* _RECORDED INFORMATION_:
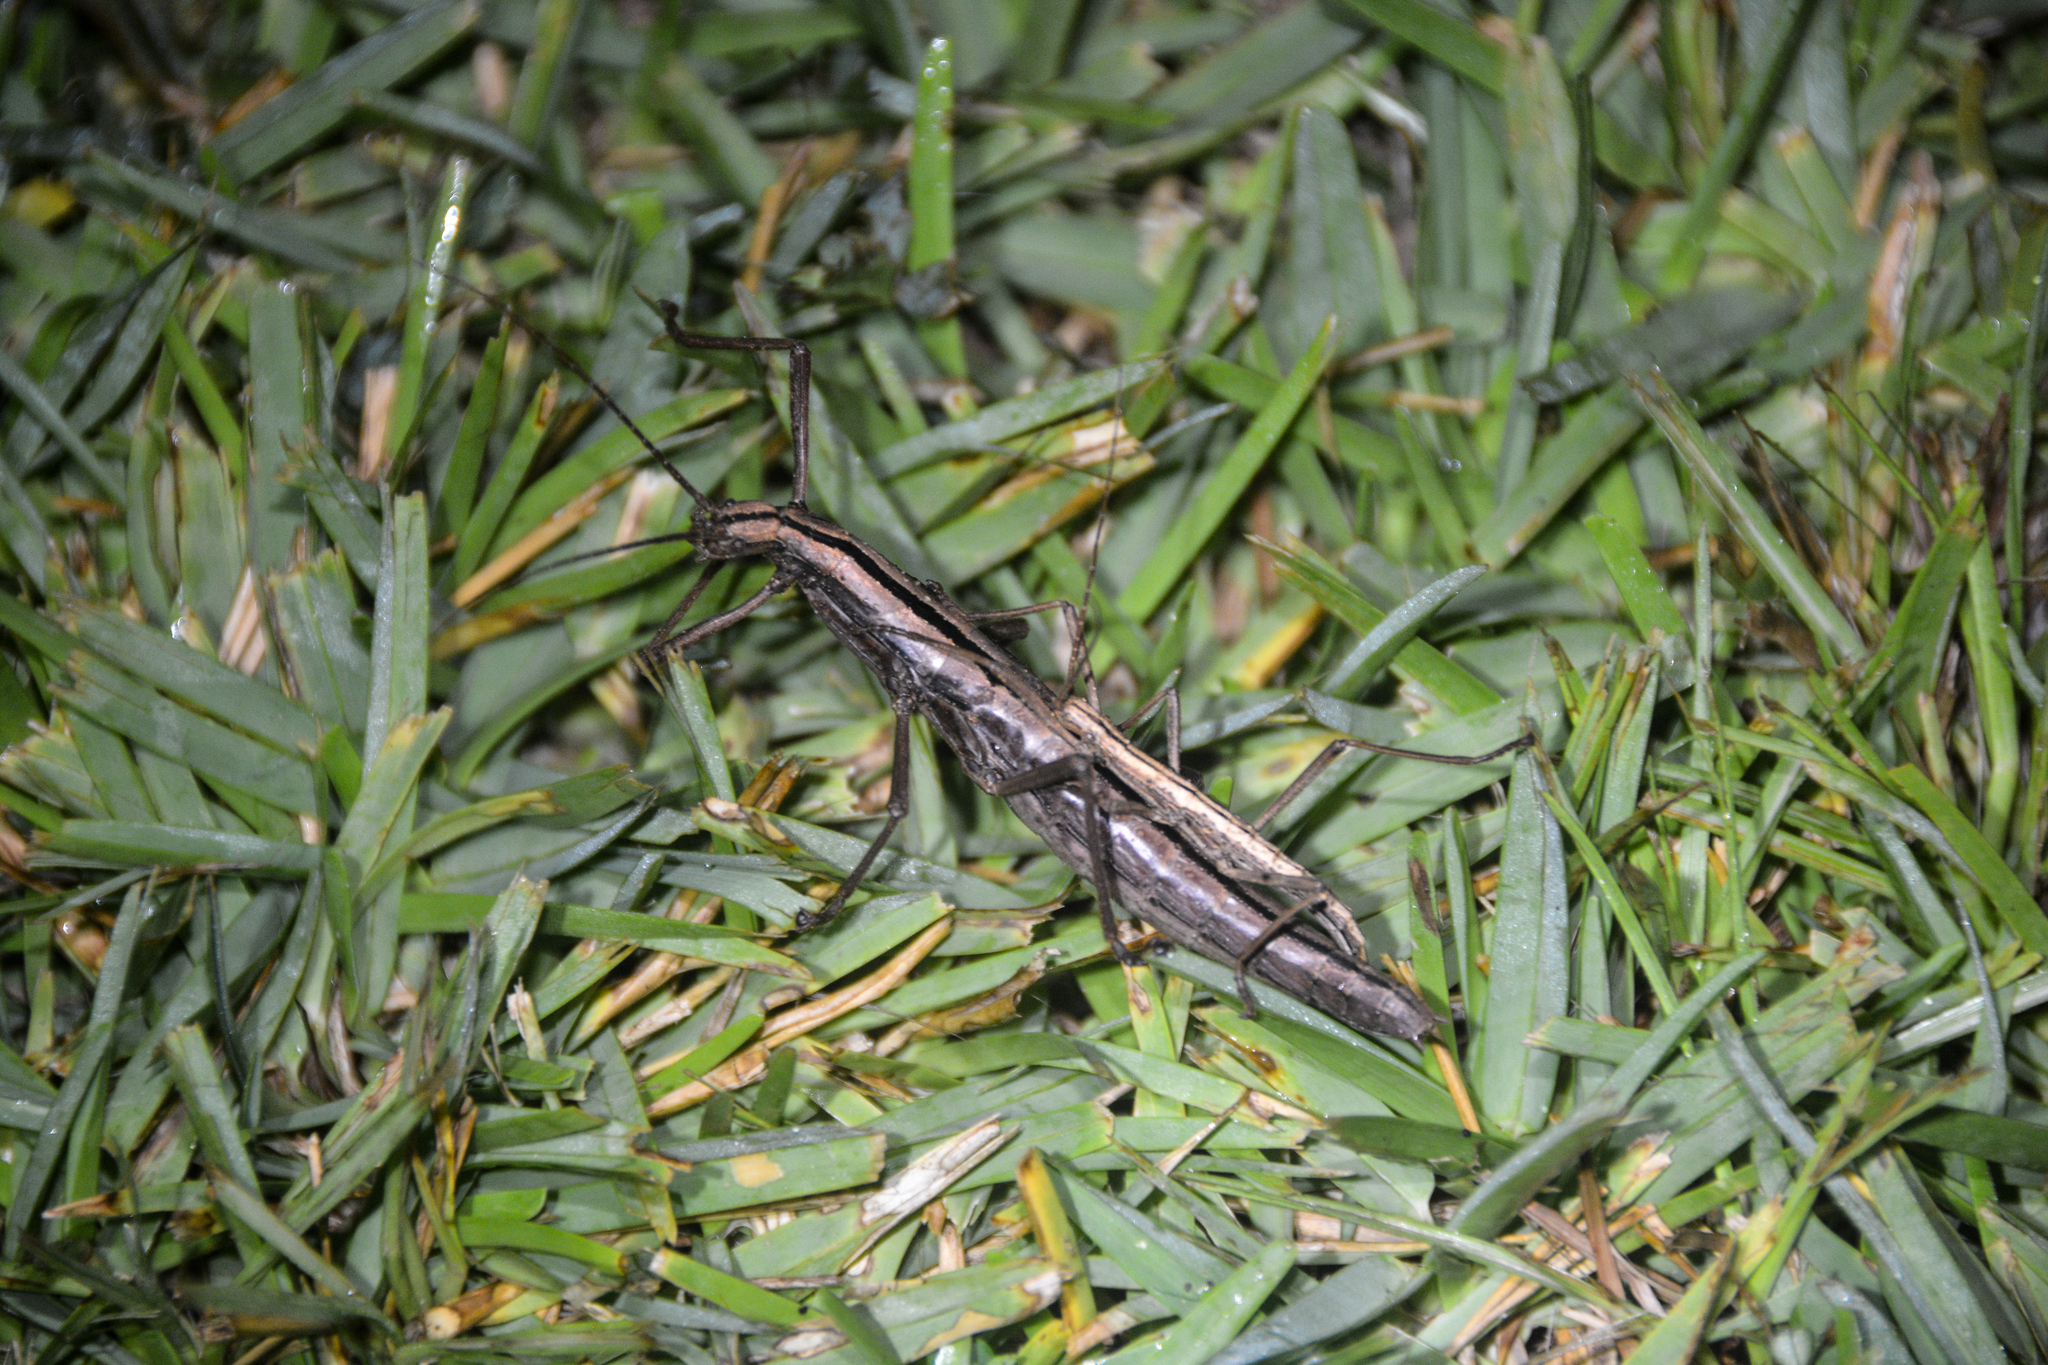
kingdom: Animalia
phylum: Arthropoda
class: Insecta
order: Phasmida
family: Pseudophasmatidae
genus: Anisomorpha
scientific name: Anisomorpha buprestoides
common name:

* _INSTRUCTION_:
List every line of the records above as a numbered list, skipping any blank lines and leaving out the pictures.

* _WORKED SOLUTION_:
1. kingdom: Animalia
2. phylum: Arthropoda
3. class: Insecta
4. order: Phasmida
5. family: Pseudophasmatidae
6. genus: Anisomorpha
7. scientific name: Anisomorpha buprestoides
8. common name:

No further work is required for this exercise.